Requirement A ::
Edit the listing from its first line up to and including the line with "Transcribe the sheet", replacing "Cleveland Park" with "Glen Park" and keeping everything else unchanged. Return only those lines.

Text excerpt ::
%%

While we’re busy prepping for our holiday season, I figured I’d post something about a Chinese holiday. This is a culturally-rich and comfortably intermediate essay describing how one family celebrates the Dragon Boat Festival (端午节 duān wǔ jié. If you’re curious what the typical Chinese household does on this late-spring holiday (held on the fifth day of the fifth month of the Chinese lunar calendar), you’ll love this read. The customs described are quite unlike any holidays in the West.

The dragon boat festival is held in remembrance of poet Qu Yuan’s death. Qu Yuan was a faithful servant of his emperor, but was falsely accused of being a traitor. He drowned himself in a river after several decades in exile, but the local people loved him and remember him fondly. Sounds morbid, but actually the festival is a joyous one, where dragon boats are raced on the river (to commemorate the search for Qu Yuan’s body) and 粽子 zòng zi5 (boiled triangular rice balls wrapped in leaves) are eaten (when he died, it’s said that 粽子 were thrown into the river to feed him in the afterlife – other stories have it that people threw 粽子 into the river to keep the fish from eating his body before they could find it).

A couple of words in this essay are not in the dictionary, and need explaining: namely 艾香. I this case, 艾香 ài xiāng means “the smell of wormwood”, and it refers to the smell produced by bouquets of wormwood (艾草) that people hang on their door during the Dragon Boat Festival to drive away bad luck.

Another word here is 雄黄酒, something that I’ve seen but never tried, and while there is an English word for this, I’ve never heard this spoken in English. 雄黄酒 is “realgar wine”, whatever the heck realgar is. If you’re curious, this article has more information on realgar wine and it’s association with the Dragon Boat Festival.

And finally, there’s 趟露水, literally “to wade in the dew”, and it refers to (what I think is a) regional custom of going out on an early morning walk and anointing one’s face with dew drops.

%%

Requirement B ::
Copy the passage of the Dragon Boat Festival text from "Another word here" up to and including "Dragon Boat Festival.", character for character.

Material shown ::
%%

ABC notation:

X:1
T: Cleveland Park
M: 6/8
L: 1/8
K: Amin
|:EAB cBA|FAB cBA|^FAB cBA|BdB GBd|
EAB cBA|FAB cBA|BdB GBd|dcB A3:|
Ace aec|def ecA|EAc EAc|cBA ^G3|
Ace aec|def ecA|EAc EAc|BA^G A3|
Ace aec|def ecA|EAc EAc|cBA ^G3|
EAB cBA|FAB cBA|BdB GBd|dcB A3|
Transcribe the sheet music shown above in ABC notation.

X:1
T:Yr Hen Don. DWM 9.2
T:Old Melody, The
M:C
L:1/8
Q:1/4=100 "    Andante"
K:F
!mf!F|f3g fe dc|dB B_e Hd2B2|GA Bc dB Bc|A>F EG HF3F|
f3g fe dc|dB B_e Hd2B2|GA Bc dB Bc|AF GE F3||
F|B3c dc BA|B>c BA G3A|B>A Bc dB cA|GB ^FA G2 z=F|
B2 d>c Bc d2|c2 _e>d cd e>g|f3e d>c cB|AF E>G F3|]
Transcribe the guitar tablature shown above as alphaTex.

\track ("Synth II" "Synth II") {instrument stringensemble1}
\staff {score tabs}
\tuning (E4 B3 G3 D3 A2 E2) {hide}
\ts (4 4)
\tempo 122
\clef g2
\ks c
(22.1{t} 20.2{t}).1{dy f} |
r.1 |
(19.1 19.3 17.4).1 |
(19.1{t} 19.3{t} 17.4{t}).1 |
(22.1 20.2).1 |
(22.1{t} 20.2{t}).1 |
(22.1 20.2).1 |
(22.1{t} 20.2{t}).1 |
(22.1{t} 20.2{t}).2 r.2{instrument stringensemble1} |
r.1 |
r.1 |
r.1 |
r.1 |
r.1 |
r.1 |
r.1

%%

Full output A ::
ABC notation:

X:1
T: Glen Park
M: 6/8
L: 1/8
K: Amin
|:EAB cBA|FAB cBA|^FAB cBA|BdB GBd|
EAB cBA|FAB cBA|BdB GBd|dcB A3:|
Ace aec|def ecA|EAc EAc|cBA ^G3|
Ace aec|def ecA|EAc EAc|BA^G A3|
Ace aec|def ecA|EAc EAc|cBA ^G3|
EAB cBA|FAB cBA|BdB GBd|dcB A3|
Transcribe the sheet music shown above in ABC notation.

Full output B ::
Another word here is 雄黄酒, something that I’ve seen but never tried, and while there is an English word for this, I’ve never heard this spoken in English. 雄黄酒 is “realgar wine”, whatever the heck realgar is. If you’re curious, this article has more information on realgar wine and it’s association with the Dragon Boat Festival.